_Try it_
Each entry is to be printed again word for word.

[Page-level text extractions]
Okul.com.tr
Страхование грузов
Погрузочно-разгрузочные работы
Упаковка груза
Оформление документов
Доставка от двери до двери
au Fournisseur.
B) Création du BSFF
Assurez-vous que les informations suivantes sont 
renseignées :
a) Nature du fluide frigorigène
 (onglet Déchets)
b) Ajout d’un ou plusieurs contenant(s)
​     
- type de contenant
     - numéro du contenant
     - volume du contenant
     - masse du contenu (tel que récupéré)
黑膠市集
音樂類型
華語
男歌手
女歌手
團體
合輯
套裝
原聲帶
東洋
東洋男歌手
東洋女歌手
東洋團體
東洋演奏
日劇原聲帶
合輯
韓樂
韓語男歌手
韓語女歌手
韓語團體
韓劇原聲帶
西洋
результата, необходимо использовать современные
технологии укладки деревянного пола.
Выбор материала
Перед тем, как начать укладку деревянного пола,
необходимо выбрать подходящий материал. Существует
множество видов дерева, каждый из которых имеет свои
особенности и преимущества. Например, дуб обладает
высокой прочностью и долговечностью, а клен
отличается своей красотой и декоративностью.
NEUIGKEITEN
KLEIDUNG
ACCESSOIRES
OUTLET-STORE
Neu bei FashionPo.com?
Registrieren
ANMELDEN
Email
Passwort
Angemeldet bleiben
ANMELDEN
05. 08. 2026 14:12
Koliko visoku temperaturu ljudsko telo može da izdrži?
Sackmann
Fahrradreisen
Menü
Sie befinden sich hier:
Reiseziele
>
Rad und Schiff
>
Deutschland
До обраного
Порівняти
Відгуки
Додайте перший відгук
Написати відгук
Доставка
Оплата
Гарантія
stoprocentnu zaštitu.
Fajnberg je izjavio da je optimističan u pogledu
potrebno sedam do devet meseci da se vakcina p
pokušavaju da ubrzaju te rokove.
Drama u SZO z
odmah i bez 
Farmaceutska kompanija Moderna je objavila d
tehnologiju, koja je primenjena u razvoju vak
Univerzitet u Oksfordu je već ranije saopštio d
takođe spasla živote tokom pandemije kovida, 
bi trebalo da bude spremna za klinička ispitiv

_Written response_
Okul.com.tr
Страхование грузов
Погрузочно-разгрузочные работы
Упаковка груза
Оформление документов
Доставка от двери до двери
au Fournisseur.
B) Création du BSFF
Assurez-vous que les informations suivantes sont 
renseignées :
a) Nature du fluide frigorigène
 (onglet Déchets)
b) Ajout d’un ou plusieurs contenant(s)
​     
- type de contenant
     - numéro du contenant
     - volume du contenant
     - masse du contenu (tel que récupéré)
黑膠市集
音樂類型
華語
男歌手
女歌手
團體
合輯
套裝
原聲帶
東洋
東洋男歌手
東洋女歌手
東洋團體
東洋演奏
日劇原聲帶
合輯
韓樂
韓語男歌手
韓語女歌手
韓語團體
韓劇原聲帶
西洋
результата, необходимо использовать современные
технологии укладки деревянного пола.
Выбор материала
Перед тем, как начать укладку деревянного пола,
необходимо выбрать подходящий материал. Существует
множество видов дерева, каждый из которых имеет свои
особенности и преимущества. Например, дуб обладает
высокой прочностью и долговечностью, а клен
отличается своей красотой и декоративностью.
NEUIGKEITEN
KLEIDUNG
ACCESSOIRES
OUTLET-STORE
Neu bei FashionPo.com?
Registrieren
ANMELDEN
Email
Passwort
Angemeldet bleiben
ANMELDEN
05. 08. 2026 14:12
Koliko visoku temperaturu ljudsko telo može da izdrži?
Sackmann
Fahrradreisen
Menü
Sie befinden sich hier:
Reiseziele
>
Rad und Schiff
>
Deutschland
До обраного
Порівняти
Відгуки
Додайте перший відгук
Написати відгук
Доставка
Оплата
Гарантія
stoprocentnu zaštitu.
Fajnberg je izjavio da je optimističan u pogledu
potrebno sedam do devet meseci da se vakcina p
pokušavaju da ubrzaju te rokove.
Drama u SZO z
odmah i bez 
Farmaceutska kompanija Moderna je objavila d
tehnologiju, koja je primenjena u razvoju vak
Univerzitet u Oksfordu je već ranije saopštio d
takođe spasla živote tokom pandemije kovida, 
bi trebalo da bude spremna za klinička ispitiv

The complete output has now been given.